## Parts of the exercise:
A - Which reasons does the passage on biblical rebuke and doctrinal disagreement give for why doctrinal issues must always be addressed? List every one.
B - Continue the passage on biblical rebuke and doctrinal disagreement from its final sentence.

The distinction is the what and the why. A biblical rebuke is aimed at clear, definable sin or heresy for the purpose of restoration and the protection of the flock. The worldly accusation we see today is aimed at a fellow believer over secondary matters—like politics or cultural disagreements—for the purpose of division and self-righteousness.

A key to this wisdom lies in understanding the difference between doctrinal disagreement and differences of opinion, a distinction that so many of God’s people are confusing in this hour.

Doctrinal issues ARE REQUIRED to be addressed at all times because they are harmful to the body of Christ, can lead people to hell, and further the agenda of Satan to deceive the saints.

The difference of opinion arguments are nonessential. We are allowed to have opinions, but our opinions are not God, nor are they sermons or prophetic words. Your personal convictions—meaning the things God has specifically told you not to do for reasons He has shared with you directly—are not for everyone else to follow either.

Scripture gives us clear examples for us to read and pray about:

  • Doctrine: In Galatians 2:11–14, Paul confronts Peter not over an opinion, but over an action that compromised the very doctrine of the gospel. Peter’s separation from Gentile believers was a doctrinal threat that required an open rebuke.

## Dataset:
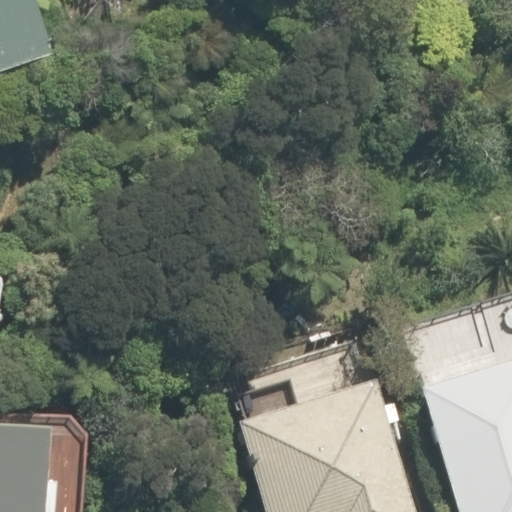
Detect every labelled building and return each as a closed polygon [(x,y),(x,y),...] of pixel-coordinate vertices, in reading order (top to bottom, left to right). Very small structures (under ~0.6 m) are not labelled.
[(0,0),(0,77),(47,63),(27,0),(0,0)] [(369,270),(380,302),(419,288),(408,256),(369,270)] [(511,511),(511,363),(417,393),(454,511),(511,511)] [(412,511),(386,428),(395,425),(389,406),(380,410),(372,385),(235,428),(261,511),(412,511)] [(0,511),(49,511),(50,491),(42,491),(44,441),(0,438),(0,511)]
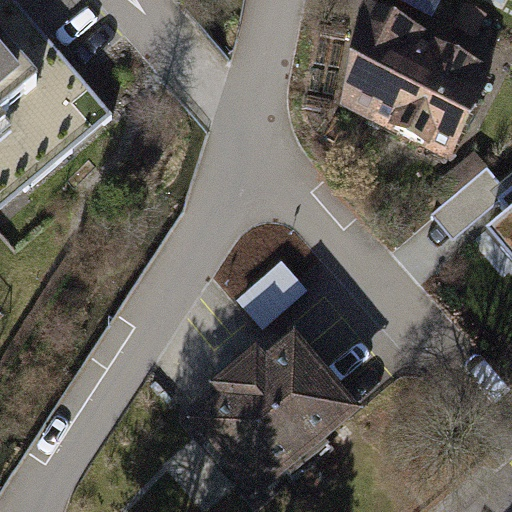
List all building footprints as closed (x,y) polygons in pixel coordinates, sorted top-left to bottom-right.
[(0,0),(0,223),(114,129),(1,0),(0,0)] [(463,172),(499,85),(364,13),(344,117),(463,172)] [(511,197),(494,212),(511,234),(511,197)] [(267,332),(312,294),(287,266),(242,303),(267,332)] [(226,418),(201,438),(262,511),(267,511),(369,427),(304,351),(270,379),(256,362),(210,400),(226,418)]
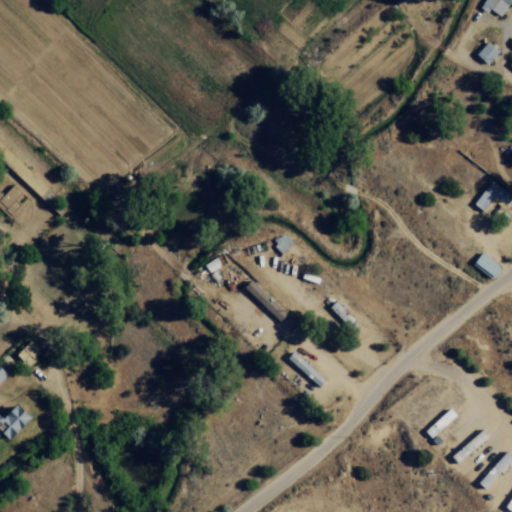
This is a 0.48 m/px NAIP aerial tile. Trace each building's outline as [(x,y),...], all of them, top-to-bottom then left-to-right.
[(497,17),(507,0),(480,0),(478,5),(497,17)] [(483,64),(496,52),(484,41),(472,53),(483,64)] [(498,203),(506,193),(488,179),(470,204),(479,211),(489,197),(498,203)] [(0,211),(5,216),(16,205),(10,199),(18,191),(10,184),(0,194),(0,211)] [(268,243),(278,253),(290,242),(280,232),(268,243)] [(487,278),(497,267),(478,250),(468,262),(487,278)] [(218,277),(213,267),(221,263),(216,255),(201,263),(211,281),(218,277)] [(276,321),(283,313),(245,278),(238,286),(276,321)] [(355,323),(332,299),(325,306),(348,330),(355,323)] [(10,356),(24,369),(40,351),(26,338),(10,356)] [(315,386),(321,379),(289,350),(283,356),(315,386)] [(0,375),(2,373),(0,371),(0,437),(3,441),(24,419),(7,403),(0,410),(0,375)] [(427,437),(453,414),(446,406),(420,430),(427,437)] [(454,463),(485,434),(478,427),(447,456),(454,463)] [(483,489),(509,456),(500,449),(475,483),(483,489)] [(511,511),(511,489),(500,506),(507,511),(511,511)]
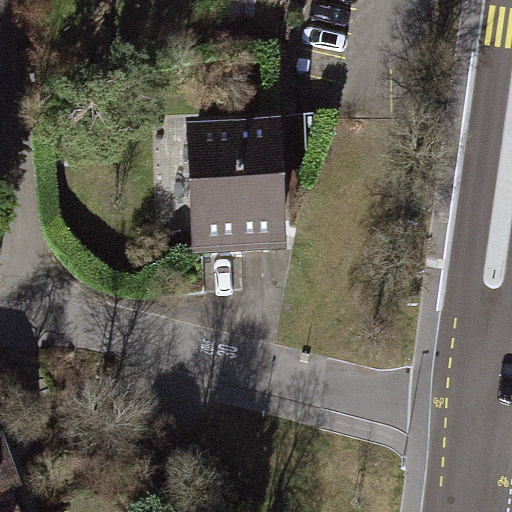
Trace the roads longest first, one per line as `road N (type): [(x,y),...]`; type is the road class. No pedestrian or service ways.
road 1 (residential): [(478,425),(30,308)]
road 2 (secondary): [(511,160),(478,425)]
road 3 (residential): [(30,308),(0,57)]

## Answers for the exercise:
A -
- They are harmful to the body of Christ.
- They can lead people to hell.
- They further the agenda of Satan to deceive the saints.

B -
  • Difference of Opinion: In Acts 15:36–40, Paul and Barnabas had a sharp disagreement over taking John Mark on a mission. This was a conflict of judgment and wisdom, not doctrine. They separated, but the ministry continued, and both were still faithful servants of the Lord.

Learning to distinguish between a Galatians 2 moment (doctrine) and an Acts 15 moment (opinion) is more important now than ever for every believer who wants to fight the right war.

Before you post that comment, share that article, or speak against that fellow believer, ask yourself the question: Whose work am I doing right now? Am I building up the body of Christ, or have I joined the ranks of the accuser of the brethren?

The Parable of the Foolish and the Wise: Trading Oil for Outrage

The parable of the ten virgins in Matthew 25 provides a sobering warning for the distracted believer. Five were wise and five were foolish. All ten had lamps, and all ten were waiting for the bridegroom. On the surface, they looked the same. The difference was the oil.

“When the foolish took their lamps, they took no oil with them, but the wise took flasks of oil with their lamps.” (Matthew 25:3-4, ESV)

The oil represents a pure and Holy spiritual life, preparedness, and the indwelling of the Holy Spirit. It is the inner substance of our faith, not the outer performance. The foolish virgins were content with the external appearance of readiness (the lamp), but they neglected the internal reality (the oil).

How does this relate to the culture war? It is easy to carry the lamp of outrage. It is easy to post, argue, and signal our allegiance to a side. This is the outward activity that makes us feel like we are bearing fruit. But it is entirely possible to do all this while our own flask of oil is empty.

We can become so consumed with fighting external battles that we neglect prayer, Bible study, personal holiness, and communion with God. We spend all our time trying to fix the world while our own souls are withering.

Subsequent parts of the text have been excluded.